§ **Task instructions**: I'd like the listing below copied exactly, with the images left out.

§ **Supplied information**:
§ §

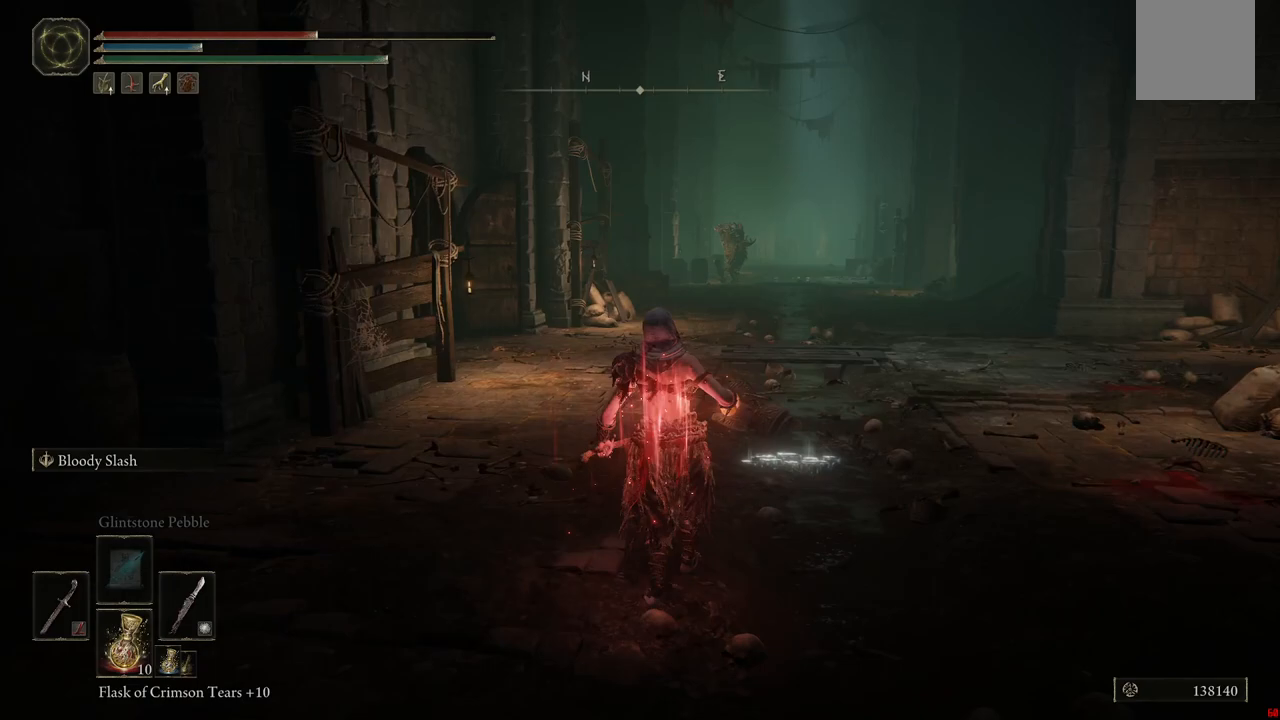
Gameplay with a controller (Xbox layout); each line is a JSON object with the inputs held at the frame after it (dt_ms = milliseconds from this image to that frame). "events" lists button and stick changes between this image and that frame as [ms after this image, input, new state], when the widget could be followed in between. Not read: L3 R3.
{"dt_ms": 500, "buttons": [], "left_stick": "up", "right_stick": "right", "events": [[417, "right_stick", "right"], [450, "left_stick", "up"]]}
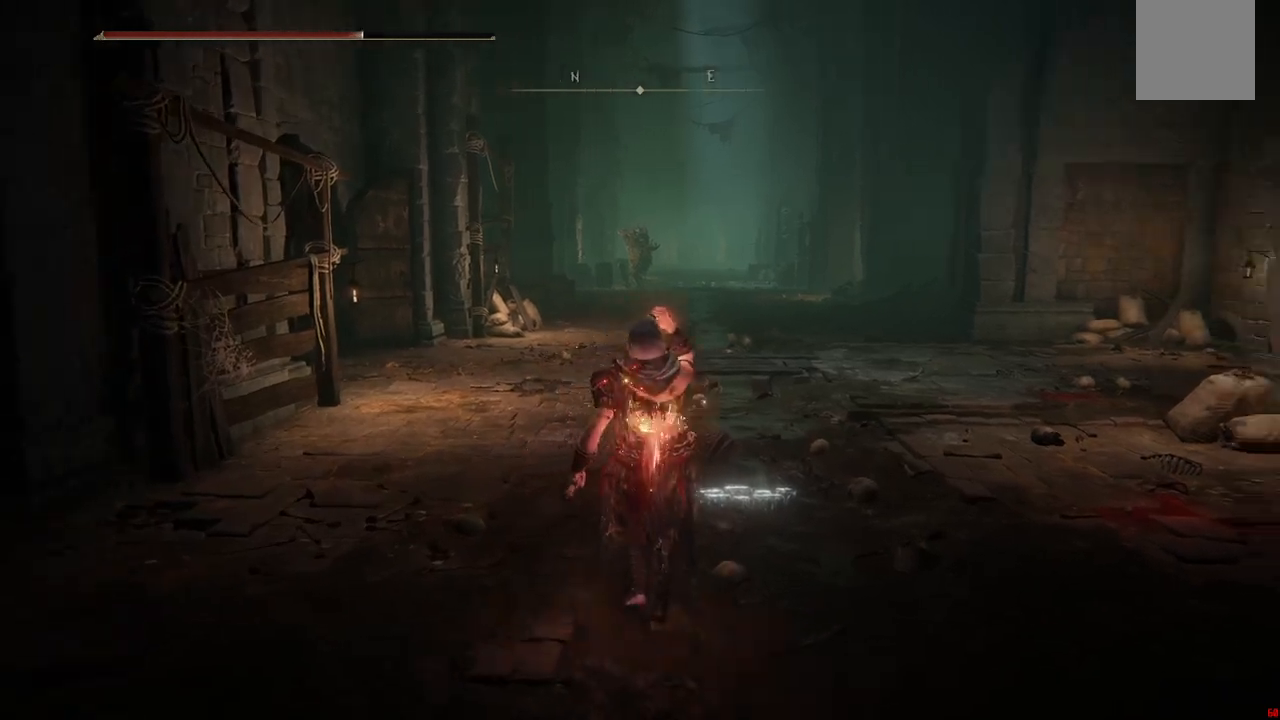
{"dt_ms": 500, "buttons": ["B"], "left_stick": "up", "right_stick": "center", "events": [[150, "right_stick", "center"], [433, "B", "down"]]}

§ §

§ **Answer to this task**:
Gameplay with a controller (Xbox layout); each line is a JSON object with the inputs held at the frame after it (dt_ms = milliseconds from this image to that frame). "events" lists button and stick changes between this image and that frame as [ms after this image, input, new state], when the widget could be followed in between. Not read: L3 R3.
{"dt_ms": 500, "buttons": [], "left_stick": "up", "right_stick": "right", "events": [[417, "right_stick", "right"], [450, "left_stick", "up"]]}
{"dt_ms": 500, "buttons": ["B"], "left_stick": "up", "right_stick": "center", "events": [[150, "right_stick", "center"], [433, "B", "down"]]}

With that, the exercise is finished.